EGU General Assembly 2023
© Author(s) 2023. This work is distributed under
the Creative Commons Attribution 4.0 License.

Fluid-rock interaction in sediments subducted to the seismogenic zone: Implication from mineral reactions, fluid-mobile elements and δ7Li isotopes

Kristijan Rajič1, Hugues Raimbourg1, Antonin Richard2, and Catherine Lerouge3
Kristijan Rajič et al.
  • 1Institut des Sciences de la Terre d’Orléans, Université d’Orléans/CNRS/BRGM UMR7327, 1A Rue de la Ferollerie, 45100 Orléans, France (
  • 2Université de Lorraine, CNRS, GeoRessources, F-54000 Vandoeuvre-lès-Nancy, France
  • 3B.R.G.M., BP 6009, 45060 Orléans cedex 2, France

To evaluate fluid-rock interaction in subducted sediments buried down to seismogenic depths (250-330℃), we describe mineral reactions along the prograde path and their influence on the fluid budget, fluid-mobile element concentrations, and δ7Li of fluids. We focused in particular on metapelitic rocks from two paleo-accretionary complexes, the Kodiak accretionary complex, USA, and the Shimanto belt, Japan.

EXERCISE INSTRUCTIONS:
**a.** Which two paleo-accretionary complexes are the focus of the abstract on fluid-rock interaction in subducted sediments?
**b.** Please write out everything from "To evaluate fluid-rock" down to "Shimanto belt, Japan." in the abstract on fluid-rock interaction in subducted sediments.

LISTED ENTRIES:
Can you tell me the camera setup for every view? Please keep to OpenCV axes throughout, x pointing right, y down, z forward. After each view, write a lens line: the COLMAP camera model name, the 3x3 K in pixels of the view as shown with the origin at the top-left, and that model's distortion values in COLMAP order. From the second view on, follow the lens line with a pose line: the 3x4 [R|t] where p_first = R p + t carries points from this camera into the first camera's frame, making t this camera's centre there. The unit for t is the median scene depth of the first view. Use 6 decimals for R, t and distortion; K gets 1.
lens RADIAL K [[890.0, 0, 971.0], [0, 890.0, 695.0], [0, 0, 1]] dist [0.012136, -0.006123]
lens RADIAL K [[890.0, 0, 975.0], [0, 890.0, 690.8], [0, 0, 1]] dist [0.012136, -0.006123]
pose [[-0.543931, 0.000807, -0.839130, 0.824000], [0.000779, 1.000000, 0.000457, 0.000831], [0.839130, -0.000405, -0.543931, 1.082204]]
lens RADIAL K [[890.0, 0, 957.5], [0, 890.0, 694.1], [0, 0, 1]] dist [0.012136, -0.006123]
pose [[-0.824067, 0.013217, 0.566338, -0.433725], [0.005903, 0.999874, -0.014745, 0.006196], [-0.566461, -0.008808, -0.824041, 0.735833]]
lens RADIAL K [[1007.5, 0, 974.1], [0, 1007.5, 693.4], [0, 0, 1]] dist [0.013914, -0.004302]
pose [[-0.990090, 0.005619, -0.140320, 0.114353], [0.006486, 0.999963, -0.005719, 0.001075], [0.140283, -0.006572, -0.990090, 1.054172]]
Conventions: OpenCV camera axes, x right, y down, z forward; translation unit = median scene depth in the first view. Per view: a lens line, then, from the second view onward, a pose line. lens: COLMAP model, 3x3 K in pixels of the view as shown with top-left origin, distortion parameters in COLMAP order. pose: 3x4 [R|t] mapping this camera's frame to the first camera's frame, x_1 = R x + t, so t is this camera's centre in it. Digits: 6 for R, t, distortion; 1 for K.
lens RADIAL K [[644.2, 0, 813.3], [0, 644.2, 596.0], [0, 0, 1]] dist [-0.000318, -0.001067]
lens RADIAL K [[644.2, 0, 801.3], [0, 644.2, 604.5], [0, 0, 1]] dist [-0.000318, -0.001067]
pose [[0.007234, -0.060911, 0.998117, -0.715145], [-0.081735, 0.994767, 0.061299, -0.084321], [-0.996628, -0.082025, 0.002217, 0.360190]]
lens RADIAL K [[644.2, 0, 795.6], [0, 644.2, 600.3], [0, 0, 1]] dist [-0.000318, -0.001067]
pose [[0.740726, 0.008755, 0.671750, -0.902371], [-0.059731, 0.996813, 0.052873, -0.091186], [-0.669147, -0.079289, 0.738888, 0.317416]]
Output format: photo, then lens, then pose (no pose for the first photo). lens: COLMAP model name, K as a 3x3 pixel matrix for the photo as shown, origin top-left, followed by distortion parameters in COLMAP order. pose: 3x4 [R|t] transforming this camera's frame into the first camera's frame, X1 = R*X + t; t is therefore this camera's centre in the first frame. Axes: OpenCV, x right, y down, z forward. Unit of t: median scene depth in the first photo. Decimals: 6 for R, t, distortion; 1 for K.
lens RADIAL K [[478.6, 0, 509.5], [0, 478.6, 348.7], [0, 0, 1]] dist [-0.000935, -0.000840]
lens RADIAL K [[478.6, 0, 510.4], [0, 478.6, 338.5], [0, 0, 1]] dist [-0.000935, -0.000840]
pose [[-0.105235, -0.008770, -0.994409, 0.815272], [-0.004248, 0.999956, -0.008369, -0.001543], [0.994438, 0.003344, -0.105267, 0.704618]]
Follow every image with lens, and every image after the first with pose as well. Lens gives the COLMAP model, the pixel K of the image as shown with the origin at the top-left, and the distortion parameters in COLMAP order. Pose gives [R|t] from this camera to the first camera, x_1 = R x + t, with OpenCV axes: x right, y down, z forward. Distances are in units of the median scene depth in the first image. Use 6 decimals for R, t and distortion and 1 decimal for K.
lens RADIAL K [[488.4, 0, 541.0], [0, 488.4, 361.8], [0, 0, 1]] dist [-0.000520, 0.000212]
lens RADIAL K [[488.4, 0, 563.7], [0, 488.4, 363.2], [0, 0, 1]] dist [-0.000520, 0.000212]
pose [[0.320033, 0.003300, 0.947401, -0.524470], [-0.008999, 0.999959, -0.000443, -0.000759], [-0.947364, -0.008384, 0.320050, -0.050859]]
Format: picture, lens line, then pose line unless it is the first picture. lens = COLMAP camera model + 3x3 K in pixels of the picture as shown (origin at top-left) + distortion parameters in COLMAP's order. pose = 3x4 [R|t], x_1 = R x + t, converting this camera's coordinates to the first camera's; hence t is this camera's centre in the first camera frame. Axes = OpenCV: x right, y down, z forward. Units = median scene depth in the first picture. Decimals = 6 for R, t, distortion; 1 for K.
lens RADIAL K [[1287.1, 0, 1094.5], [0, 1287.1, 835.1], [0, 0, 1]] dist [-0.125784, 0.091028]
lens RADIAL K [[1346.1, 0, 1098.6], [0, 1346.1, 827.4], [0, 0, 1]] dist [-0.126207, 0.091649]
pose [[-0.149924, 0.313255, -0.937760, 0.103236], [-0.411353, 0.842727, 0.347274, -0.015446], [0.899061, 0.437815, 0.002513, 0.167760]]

SOLUTIONS TO EACH TASK:
**a.** The Kodiak accretionary complex, USA, and the Shimanto belt, Japan.

**b.**
To evaluate fluid-rock interaction in subducted sediments buried down to seismogenic depths (250-330℃), we describe mineral reactions along the prograde path and their influence on the fluid budget, fluid-mobile element concentrations, and δ7Li of fluids. We focused in particular on metapelitic rocks from two paleo-accretionary complexes, the Kodiak accretionary complex, USA, and the Shimanto belt, Japan.